[PROBLEM TO SOLVE]: Write out every entry below exactly as it appears. Pictures do not belong in the copy.

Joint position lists
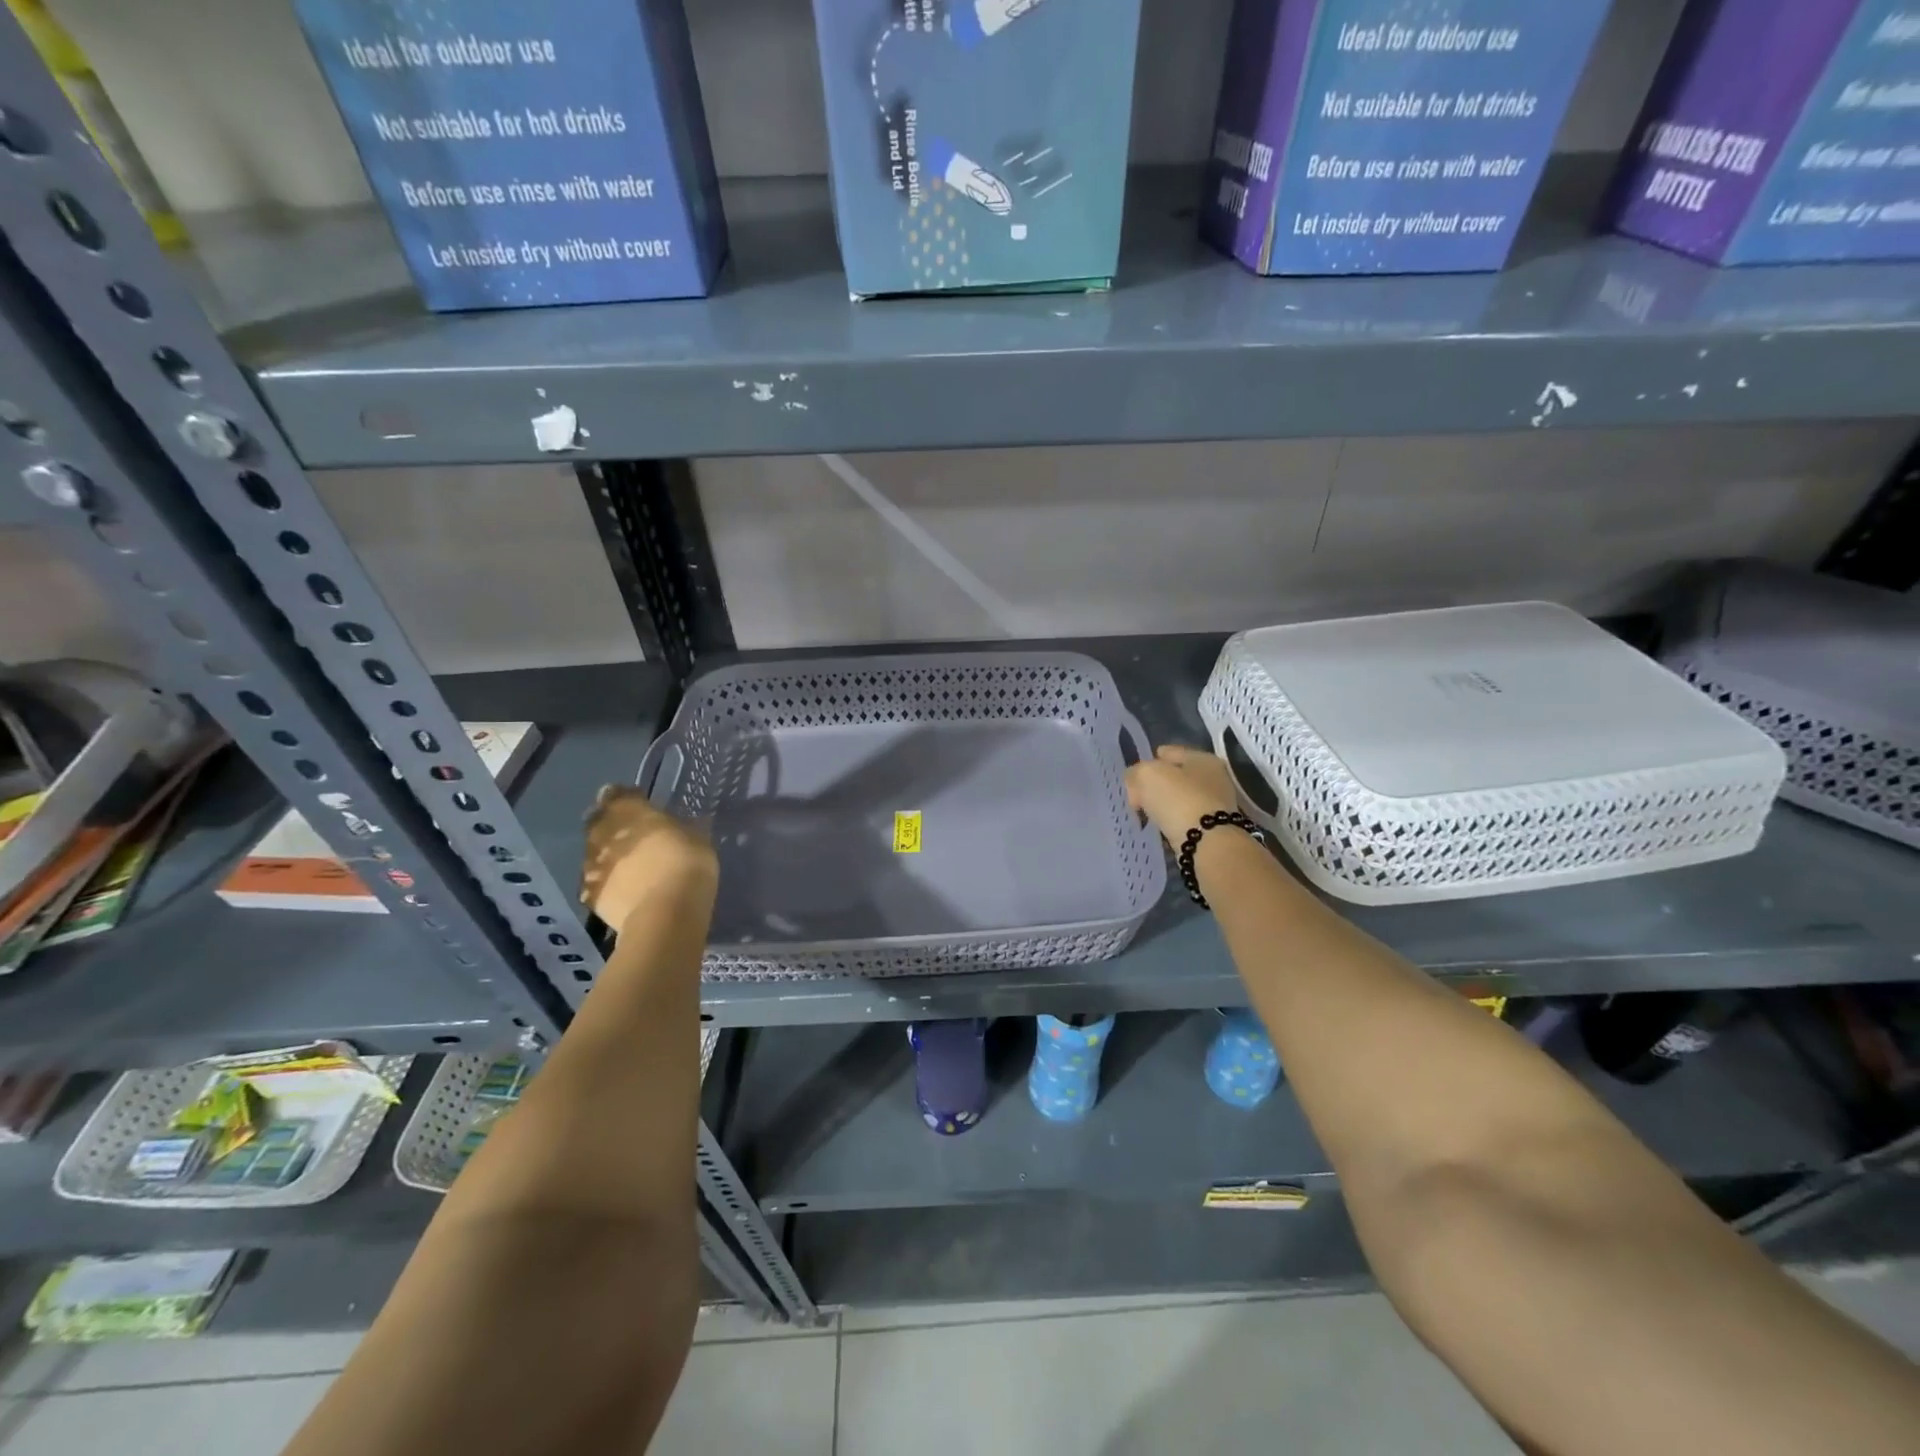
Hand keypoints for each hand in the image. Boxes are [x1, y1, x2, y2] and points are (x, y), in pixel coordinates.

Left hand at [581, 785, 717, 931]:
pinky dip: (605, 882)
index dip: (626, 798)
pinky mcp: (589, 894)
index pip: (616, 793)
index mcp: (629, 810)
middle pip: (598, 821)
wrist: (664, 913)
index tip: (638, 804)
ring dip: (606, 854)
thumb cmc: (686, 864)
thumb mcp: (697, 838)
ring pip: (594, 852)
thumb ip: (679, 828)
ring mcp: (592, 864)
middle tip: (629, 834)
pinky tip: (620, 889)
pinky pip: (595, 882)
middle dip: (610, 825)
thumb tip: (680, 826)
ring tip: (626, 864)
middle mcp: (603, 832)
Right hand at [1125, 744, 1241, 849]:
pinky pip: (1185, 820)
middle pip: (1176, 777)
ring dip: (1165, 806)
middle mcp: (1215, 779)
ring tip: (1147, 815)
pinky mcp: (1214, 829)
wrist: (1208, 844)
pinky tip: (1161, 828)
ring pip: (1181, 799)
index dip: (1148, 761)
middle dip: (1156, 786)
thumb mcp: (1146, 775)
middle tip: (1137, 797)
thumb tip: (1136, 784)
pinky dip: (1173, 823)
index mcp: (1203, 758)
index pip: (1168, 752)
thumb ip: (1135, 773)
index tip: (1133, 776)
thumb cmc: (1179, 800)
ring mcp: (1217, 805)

[ANSWER SPACE]:
Hand keypoints for each hand in the image. Boxes are [x1, y1, x2, y2] and points are (x, y), in pixel coordinates.

Left hand at [581, 785, 717, 931]:
pinky dip: (605, 882)
index dip: (626, 798)
pinky mcp: (589, 894)
index pip: (616, 793)
index mcp: (629, 810)
middle pip: (598, 821)
wrist: (664, 913)
index tip: (638, 804)
ring dip: (606, 854)
thumb cmc: (686, 864)
thumb mcp: (697, 838)
ring pip: (594, 852)
thumb ip: (679, 828)
ring mcp: (592, 864)
middle tip: (629, 834)
pinky tip: (620, 889)
pinky pip: (595, 882)
middle dip: (610, 825)
thumb tip: (680, 826)
ring tip: (626, 864)
middle mcp: (603, 832)
Right hand at [1125, 744, 1241, 849]:
pinky pip: (1185, 820)
middle pip: (1176, 777)
ring dip: (1165, 806)
middle mcp: (1215, 779)
ring tip: (1147, 815)
pinky mcp: (1214, 829)
wrist: (1208, 844)
pinky tip: (1161, 828)
ring pip: (1181, 799)
index dip: (1148, 761)
middle dip: (1156, 786)
thumb mcp: (1146, 775)
middle tip: (1137, 797)
thumb tip: (1136, 784)
pinky dip: (1173, 823)
index mcp: (1203, 758)
index pip: (1168, 752)
thumb ip: (1135, 773)
index tip: (1133, 776)
thumb cmc: (1179, 800)
ring mcp: (1217, 805)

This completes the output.